### WHAT YOU SHOULD DO
Copy every line of the entries below word for word, with nothing changed.

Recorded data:
★ ★ ★ ★ ★ ★ ★

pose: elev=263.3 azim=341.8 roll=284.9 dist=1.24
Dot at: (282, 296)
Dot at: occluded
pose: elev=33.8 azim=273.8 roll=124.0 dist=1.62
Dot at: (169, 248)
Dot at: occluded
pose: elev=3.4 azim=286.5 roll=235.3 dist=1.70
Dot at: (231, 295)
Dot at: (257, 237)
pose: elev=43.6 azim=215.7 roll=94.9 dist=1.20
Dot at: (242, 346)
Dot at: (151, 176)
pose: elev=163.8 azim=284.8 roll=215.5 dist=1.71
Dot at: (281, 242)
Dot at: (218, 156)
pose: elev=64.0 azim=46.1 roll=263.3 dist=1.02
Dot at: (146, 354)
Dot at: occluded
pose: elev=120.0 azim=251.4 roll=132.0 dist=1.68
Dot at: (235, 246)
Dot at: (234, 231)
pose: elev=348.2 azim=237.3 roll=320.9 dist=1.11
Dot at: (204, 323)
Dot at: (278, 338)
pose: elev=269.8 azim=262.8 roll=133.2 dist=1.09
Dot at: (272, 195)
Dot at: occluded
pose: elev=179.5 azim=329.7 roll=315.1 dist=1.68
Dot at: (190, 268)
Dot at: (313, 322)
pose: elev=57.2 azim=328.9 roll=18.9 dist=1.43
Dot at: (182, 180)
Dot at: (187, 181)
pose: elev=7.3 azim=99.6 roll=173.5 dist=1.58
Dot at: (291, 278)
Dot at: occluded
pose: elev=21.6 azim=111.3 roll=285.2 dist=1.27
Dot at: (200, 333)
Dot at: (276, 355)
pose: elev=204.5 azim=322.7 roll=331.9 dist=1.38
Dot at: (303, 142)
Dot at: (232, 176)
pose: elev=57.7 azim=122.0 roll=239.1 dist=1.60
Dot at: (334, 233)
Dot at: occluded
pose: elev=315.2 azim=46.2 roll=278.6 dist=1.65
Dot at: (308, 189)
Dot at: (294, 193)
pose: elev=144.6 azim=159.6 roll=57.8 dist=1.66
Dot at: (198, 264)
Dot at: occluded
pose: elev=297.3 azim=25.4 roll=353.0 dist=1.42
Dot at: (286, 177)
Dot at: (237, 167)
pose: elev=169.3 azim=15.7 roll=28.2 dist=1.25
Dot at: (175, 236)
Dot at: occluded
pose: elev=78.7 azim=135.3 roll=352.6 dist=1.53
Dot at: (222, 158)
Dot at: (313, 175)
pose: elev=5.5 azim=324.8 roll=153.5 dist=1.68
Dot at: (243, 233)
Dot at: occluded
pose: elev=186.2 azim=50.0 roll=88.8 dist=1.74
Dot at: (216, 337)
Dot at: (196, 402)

★ ★ ★ ★ ★ ★ ★

### EXERCISE SOLUTION
pose: elev=263.3 azim=341.8 roll=284.9 dist=1.24
Dot at: (282, 296)
Dot at: occluded
pose: elev=33.8 azim=273.8 roll=124.0 dist=1.62
Dot at: (169, 248)
Dot at: occluded
pose: elev=3.4 azim=286.5 roll=235.3 dist=1.70
Dot at: (231, 295)
Dot at: (257, 237)
pose: elev=43.6 azim=215.7 roll=94.9 dist=1.20
Dot at: (242, 346)
Dot at: (151, 176)
pose: elev=163.8 azim=284.8 roll=215.5 dist=1.71
Dot at: (281, 242)
Dot at: (218, 156)
pose: elev=64.0 azim=46.1 roll=263.3 dist=1.02
Dot at: (146, 354)
Dot at: occluded
pose: elev=120.0 azim=251.4 roll=132.0 dist=1.68
Dot at: (235, 246)
Dot at: (234, 231)
pose: elev=348.2 azim=237.3 roll=320.9 dist=1.11
Dot at: (204, 323)
Dot at: (278, 338)
pose: elev=269.8 azim=262.8 roll=133.2 dist=1.09
Dot at: (272, 195)
Dot at: occluded
pose: elev=179.5 azim=329.7 roll=315.1 dist=1.68
Dot at: (190, 268)
Dot at: (313, 322)
pose: elev=57.2 azim=328.9 roll=18.9 dist=1.43
Dot at: (182, 180)
Dot at: (187, 181)
pose: elev=7.3 azim=99.6 roll=173.5 dist=1.58
Dot at: (291, 278)
Dot at: occluded
pose: elev=21.6 azim=111.3 roll=285.2 dist=1.27
Dot at: (200, 333)
Dot at: (276, 355)
pose: elev=204.5 azim=322.7 roll=331.9 dist=1.38
Dot at: (303, 142)
Dot at: (232, 176)
pose: elev=57.7 azim=122.0 roll=239.1 dist=1.60
Dot at: (334, 233)
Dot at: occluded
pose: elev=315.2 azim=46.2 roll=278.6 dist=1.65
Dot at: (308, 189)
Dot at: (294, 193)
pose: elev=144.6 azim=159.6 roll=57.8 dist=1.66
Dot at: (198, 264)
Dot at: occluded
pose: elev=297.3 azim=25.4 roll=353.0 dist=1.42
Dot at: (286, 177)
Dot at: (237, 167)
pose: elev=169.3 azim=15.7 roll=28.2 dist=1.25
Dot at: (175, 236)
Dot at: occluded
pose: elev=78.7 azim=135.3 roll=352.6 dist=1.53
Dot at: (222, 158)
Dot at: (313, 175)
pose: elev=5.5 azim=324.8 roll=153.5 dist=1.68
Dot at: (243, 233)
Dot at: occluded
pose: elev=186.2 azim=50.0 roll=88.8 dist=1.74
Dot at: (216, 337)
Dot at: (196, 402)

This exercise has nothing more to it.